Taking the process outside the chain of the command was opposed by the Pentagon and, ultimately, the Gillibrand bill came five votes short of a breaking a filibuster in March. Gillibrand has vowed to bring the bill up again next session. Ernst’s vote would not get her one vote closer as Senator Tom Harkin, the Iowa Democrat Ernst is vying to replace, voted for the measure. Eleven Republicans also voted for the measure, though the majority of the conference opposed it.

Rep. Bruce Braley, Ernst’s Democratic opponent, currently has a television ad up in Iowa about legislation he sponsored strengthening protections for victims of sexual assault and domestic violence in the military. The bill is called the Holley Lynn James Act, for a woman in the military killed by her husband. In the ad James’s father thanks Braley for his strong support of women in the military. Braley also endorsed Gillibrand’s bill early on. “Those who oppose these reforms are on the wrong side of history and I’m going to do everything I can to support reforms that address this crisis,” Braley said when the bill failed the Senate.

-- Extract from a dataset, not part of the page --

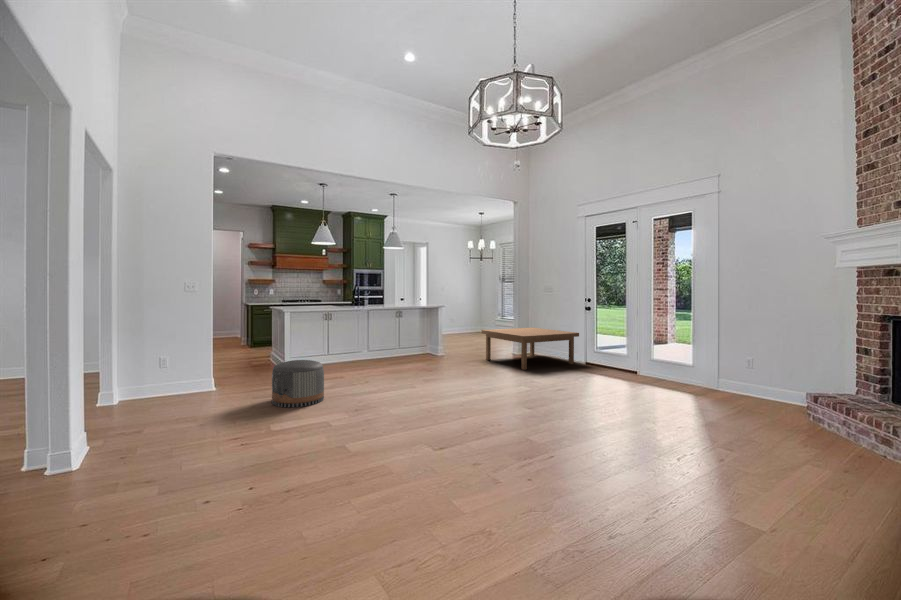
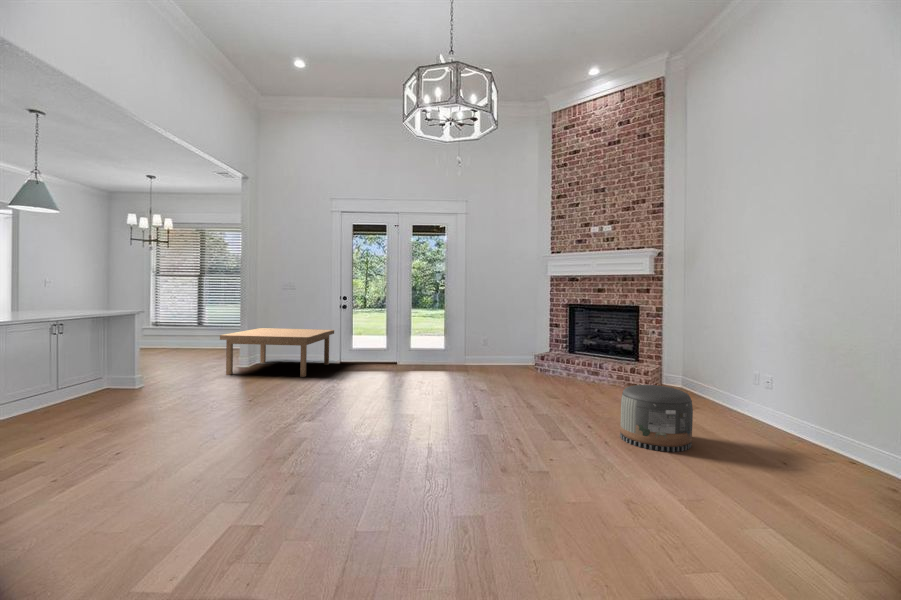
pouf: present [272,360,324,407] -> present [620,385,693,452]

Sexual assault in the military is reaching epidemic proportions, discouraging many women from enlisting, though both men and women are victims of such crimes. In 2012, of the 26,000 cases of unwanted sexual contact in the military only 3,000 were reported and only 400 went to trial. After the Senate tightened some of those rules, thanks to the efforts of Gillibrand and other female senators who pushed the issue, in 2013 more than 5,000 cases were reported and nearly 500 went to trial. There are more than 200,000 women serving in the armed forces, making up less than 15% of those in uniform.